Feiras do agricultor no AP registram vendas de mais de R$ 18 milhões em 6 meses

Dados são da Secretaria de Estado de Desenvolvimento Rural (SDR), referente ao primeiro semestre. Feira do Buritizal faturou mais de R$ 12 milhões em produtos rurais.

As seis feiras do agricultor familiar do Amapá venderam mais de R$ 18,4 milhões no primeiro semestre. A que apresentou melhor resultado foi a do Buritizal, na Zona Sul de Macapá, que é a maior delas e responsável por 69,3% das vendas, que faturou um total superior a R$ 12 milhões. Os dados foram apresentados pela Secretaria de Estado de Desenvolvimento Rural (SDR).

As maiores receitas foram registradas nas feiras da capital. Depois do Buritizal, a segunda maior na capital foi a do Jardim Felicidade, na Zona Norte, com mais de R$ 3,7 milhões em vendas; seguida do Pacoval, que alcançou pouco mais de R$ 808 mil. A feira do agricultor do município de Santana fechou o período com lucro de R$ 1,1 milhão.

Na outra ponta dos dados apresentados pela SDR, Ferreira Gomes aparece com movimento de apenas R$ 437,25 e para Laranjal do Jari não aparecem valores.

Ainda segundo a secretaria, são 196 tipos de produtos comercializados nas feiras, entre eles frutas, hortaliças, legumes, verduras e farinhas. São mais de 2,4 mil agricultores oriundos de 189 comunidades em todo o estado para oferecer variedades para a mesa do consumidor.

“Apenas os agricultores dos municípios de Oiapoque e de Calçoene não participam das feiras do agricultor, em razão de serem muito distantes e necessitarem de uma logística de transporte maior”, explica o titular da SDR, Robério Aleixo.

A secretaria não apresentou dados de 2016 para se fazer comparativos, mas os que vende nas feiras, mesmo antes da construção dos prédios que sediam as estruturas, garante que houve tempos melhores.

“Trabalho nas feiras desde quando era na frente da Rádio Difusora [no Centro], há mais de 35 anos. Eu vendia 20 sacas de farinha num dia, mas o movimento caiu muito e não é a mesma coisa. Quando a gente vende 5 ou 7 sacas, é vantagem. Mesmo assim, aqui [Feira do Buritizal] é a nossa casa, onde a gente consegue fazer um dinheirinho”, lembrou o feirante Daniel Barros, de 71 anos.

Barros é agricultor desde os 14 anos. Ele é da comunidade de Ponta Grossa, na região do distrito do Pacuí, mas hoje vive na capital. Com a produção da farinha regional, ele criou os 6 filhos, que assumiram a roça, produzem a farinha e mandam pelo caminhão, para que o pai venda na feira e mande o dinheiro para a família.

Do outro lado, os consumidores que frequentam a feira apontam que a credibilidade nos produtos da agricultura familiar é o motivo para a preferência nas compras, como é o caso do funcionário público Admilson Trindade. Na Feira do Buritizal ele costuma comprar macaxeira, farinha, mandioca, cheiro-verde, couve e pimentinha.

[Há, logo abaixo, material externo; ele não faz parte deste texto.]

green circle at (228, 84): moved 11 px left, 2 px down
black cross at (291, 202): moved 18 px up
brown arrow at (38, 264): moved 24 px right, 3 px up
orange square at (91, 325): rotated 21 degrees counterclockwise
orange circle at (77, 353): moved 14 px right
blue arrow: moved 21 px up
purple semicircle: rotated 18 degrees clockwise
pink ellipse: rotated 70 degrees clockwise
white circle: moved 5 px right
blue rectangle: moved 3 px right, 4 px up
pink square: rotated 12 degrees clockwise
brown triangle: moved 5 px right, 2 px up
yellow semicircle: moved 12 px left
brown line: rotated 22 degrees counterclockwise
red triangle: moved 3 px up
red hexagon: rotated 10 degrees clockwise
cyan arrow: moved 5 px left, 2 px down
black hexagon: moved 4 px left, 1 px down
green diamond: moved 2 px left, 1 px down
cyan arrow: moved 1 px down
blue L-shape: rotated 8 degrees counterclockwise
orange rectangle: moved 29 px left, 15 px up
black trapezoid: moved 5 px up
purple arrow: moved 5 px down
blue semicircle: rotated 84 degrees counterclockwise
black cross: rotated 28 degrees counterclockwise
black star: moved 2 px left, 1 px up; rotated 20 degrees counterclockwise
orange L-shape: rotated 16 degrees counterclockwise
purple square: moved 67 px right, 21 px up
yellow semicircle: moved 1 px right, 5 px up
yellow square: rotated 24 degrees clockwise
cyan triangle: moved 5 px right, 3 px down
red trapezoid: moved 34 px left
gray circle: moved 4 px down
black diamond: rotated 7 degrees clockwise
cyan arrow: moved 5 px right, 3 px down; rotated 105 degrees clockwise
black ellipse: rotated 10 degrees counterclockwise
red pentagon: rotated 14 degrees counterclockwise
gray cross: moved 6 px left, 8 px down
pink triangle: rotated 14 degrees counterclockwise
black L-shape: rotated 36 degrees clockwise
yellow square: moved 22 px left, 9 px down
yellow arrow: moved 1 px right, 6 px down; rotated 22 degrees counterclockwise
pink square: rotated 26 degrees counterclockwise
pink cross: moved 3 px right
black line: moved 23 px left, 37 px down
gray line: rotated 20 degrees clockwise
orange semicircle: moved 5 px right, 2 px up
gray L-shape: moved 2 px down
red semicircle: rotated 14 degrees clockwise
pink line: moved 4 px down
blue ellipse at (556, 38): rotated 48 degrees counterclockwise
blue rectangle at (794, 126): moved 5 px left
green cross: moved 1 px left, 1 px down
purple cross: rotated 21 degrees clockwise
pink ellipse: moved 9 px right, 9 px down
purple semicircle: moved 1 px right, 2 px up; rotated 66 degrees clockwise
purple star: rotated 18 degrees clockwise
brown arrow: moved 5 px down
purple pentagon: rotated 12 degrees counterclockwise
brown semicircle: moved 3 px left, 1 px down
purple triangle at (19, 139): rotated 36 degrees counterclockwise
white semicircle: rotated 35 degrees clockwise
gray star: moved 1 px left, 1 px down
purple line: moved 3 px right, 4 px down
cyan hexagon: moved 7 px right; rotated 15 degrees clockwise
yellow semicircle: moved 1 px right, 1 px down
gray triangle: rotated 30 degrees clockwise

“Pra mim o produto da feira do agricultor tem a segurança da qualidade. Além disso, no nosso estado, onde quase tudo vem de fora, a gente só consegue encontrar verdura e hortaliça fresca aqui. Venho toda semana”, disse Trindade.

Diferente de Barros, o também feirante Josimar de Souza, de 42 anos, fala animado das vendas. Ele é da Colônia do Matapi, do município de Porto Grande, e trabalha na Feira do Buritizal há mais de 30 anos.

“Vendo abacaxi, macaxeira, folhagens, banana. Faço em média R$ 1,5 mil por feira. Para mim, está ótimo. Sem esse lugar, o agricultor estaria quebrado. É o nosso principal ponto de venda”, falou.

O titular da SDR ressaltou que o objetivo das feiras é ofertar produtos de qualidade e mais baratos ao consumidor. O governo do estado é responsável em garantir o transporte desses agricultores.

O gestor conta que existe um projeto de revitalização para algumas feiras, mas ele chama a atenção dos feirantes e dos usuários quanto ao uso dos espaços.

“Os prédios das feiras precisam ser preservados, tanto por quem compra, como por quem vende. O governo tem um planejamento de reforma, mas é preciso que todos ajudem a cuidar”, finalizou.